The effect upon the heart and arteries is but poorly understood. Small doses slow the heart, and as this effect follows large doses of atropine, it cannot be due to vagus center stimulation. Some authors believe there is a stimulation of the vagus nerve-endings. In the frog there are direct muscle stimulation and increased irritability, but in mammals strengthening is not usually seen. The arterioles are contracted from peripheral stimulation, probably chiefly of the ends of the vasoconstrictor nerves, for Dixon says there is no contraction after apocodeine. Arterial pressure is raised. There is apparently no effect upon the vasoconstrictor center. In poisoning, both heart muscle and vasoconstrictor mechanism are depressed so that the arterial pressure falls.
Respiration is at first quickened and deepened, from stimulation of the center and probably of the afferent vagus endings in the bronchi. In poisoning there is depression of the center, and there may be asthmatic breathing from contraction of the bronchial muscles. Death is due to failure of the respiratory center.
The cerebrum is little affected, consciousness in fatal poisoning remaining until near the end. The vital medullary centers are at first stimulated, then depressed. The reflexes are depressed, and in poisoning there may be an ascending paralysis, beginning in the legs. The effect on peripheral nerves has been spoken of; there is no effect on sensory nerves.
Noteworthy are the marked muscular weakness without loss of consciousness. The pupils are markedly contracted, the skin covered with sweat, there are vomiting, diarrhea, and cramps in the abdomen. The loss of muscular power begins in the legs and ascends, and is accompanied by twitching or tremor. The heart is at first slow and the arterial pressure good; later the heart becomes weak and slow, and the blood-pressure is lowered. The respiration is at first rapid and deep, then becomes shallow and labored or perhaps asthmatic. Death occurs from paralysis of respiration. The antidote is atropine for the asthma, the diarrhea, and the intestinal cramps; if necessary, the patient must be treated for collapse, bearing in mind that the heart itself is very weak. Joseph and Meltzer recommend magnesium sulphate as partly antidotal. It can be used subcutaneously or in the spinal canal, the dose being 1 dram (4 c.c.) of a 25 per cent. solution.

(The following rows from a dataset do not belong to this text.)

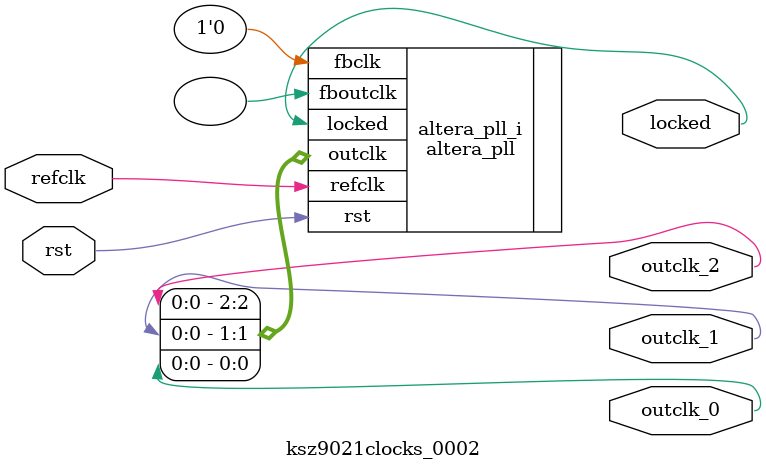
<source format=v>
`timescale 1ns/10ps
module  ksz9021clocks_0002(

	// interface 'refclk'
	input wire refclk,

	// interface 'reset'
	input wire rst,

	// interface 'outclk0'
	output wire outclk_0,

	// interface 'outclk1'
	output wire outclk_1,

	// interface 'outclk2'
	output wire outclk_2,

	// interface 'locked'
	output wire locked
);

	altera_pll #(
		.fractional_vco_multiplier("false"),
		.reference_clock_frequency("50.0 MHz"),
		.operation_mode("direct"),
		.number_of_clocks(3),
		.output_clock_frequency0("25.000000 MHz"),
		.phase_shift0("0 ps"),
		.duty_cycle0(50),
		.output_clock_frequency1("12.500000 MHz"),
		.phase_shift1("0 ps"),
		.duty_cycle1(50),
		.output_clock_frequency2("2.500000 MHz"),
		.phase_shift2("0 ps"),
		.duty_cycle2(50),
		.output_clock_frequency3("0 MHz"),
		.phase_shift3("0 ps"),
		.duty_cycle3(50),
		.output_clock_frequency4("0 MHz"),
		.phase_shift4("0 ps"),
		.duty_cycle4(50),
		.output_clock_frequency5("0 MHz"),
		.phase_shift5("0 ps"),
		.duty_cycle5(50),
		.output_clock_frequency6("0 MHz"),
		.phase_shift6("0 ps"),
		.duty_cycle6(50),
		.output_clock_frequency7("0 MHz"),
		.phase_shift7("0 ps"),
		.duty_cycle7(50),
		.output_clock_frequency8("0 MHz"),
		.phase_shift8("0 ps"),
		.duty_cycle8(50),
		.output_clock_frequency9("0 MHz"),
		.phase_shift9("0 ps"),
		.duty_cycle9(50),
		.output_clock_frequency10("0 MHz"),
		.phase_shift10("0 ps"),
		.duty_cycle10(50),
		.output_clock_frequency11("0 MHz"),
		.phase_shift11("0 ps"),
		.duty_cycle11(50),
		.output_clock_frequency12("0 MHz"),
		.phase_shift12("0 ps"),
		.duty_cycle12(50),
		.output_clock_frequency13("0 MHz"),
		.phase_shift13("0 ps"),
		.duty_cycle13(50),
		.output_clock_frequency14("0 MHz"),
		.phase_shift14("0 ps"),
		.duty_cycle14(50),
		.output_clock_frequency15("0 MHz"),
		.phase_shift15("0 ps"),
		.duty_cycle15(50),
		.output_clock_frequency16("0 MHz"),
		.phase_shift16("0 ps"),
		.duty_cycle16(50),
		.output_clock_frequency17("0 MHz"),
		.phase_shift17("0 ps"),
		.duty_cycle17(50),
		.pll_type("General"),
		.pll_subtype("General")
	) altera_pll_i (
		.rst	(rst),
		.outclk	({outclk_2, outclk_1, outclk_0}),
		.locked	(locked),
		.fboutclk	( ),
		.fbclk	(1'b0),
		.refclk	(refclk)
	);
endmodule


</source>
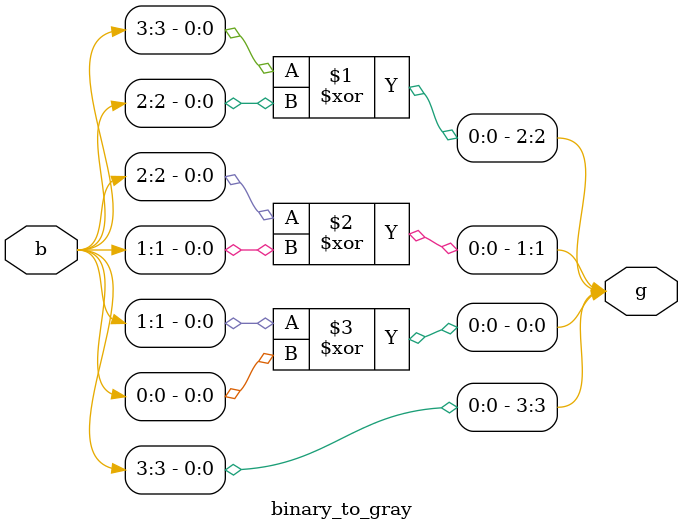
<source format=v>
module binary_to_gray(
  input [3:0] b,
  output reg [3:0] g
);
  assign g[3]=b[3];
  
  xor x1(g[2],b[3],b[2]);
  xor x2(g[1],b[2],b[1]);
  xor x3(g[0],b[1],b[0]);
endmodule
  

</source>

The extract in pills, and the salts of physostig-mine hypodermatically, are used as cathartics. Since not many drugs will act as cathartics when administered hypodermatically, a knowledge of this power of physostigmine may be of value in some severe illnesses or postoperative conditions.
The physostigmine salts, usually in a solution of 1: 200, are much employed in the eye to lessen the high intraocular tension of glaucoma, and, after drugs of the atropine class, to hasten the return of the pupil, accommodation and intraocular tension to normal. They are preferred to pilocarpine because their action lasts longer and is more complete, and there is no noteworthy preliminary rise of intraocular tension. A disadvantage is the nervous spasm of the eyelid and temporal muscles, which may occur frequently during several hours; and the contraction of the ciliary muscles, which may cause a blurring of the vision.
Physostigmine is employed as an antidote in magnesium sulphate poisoning.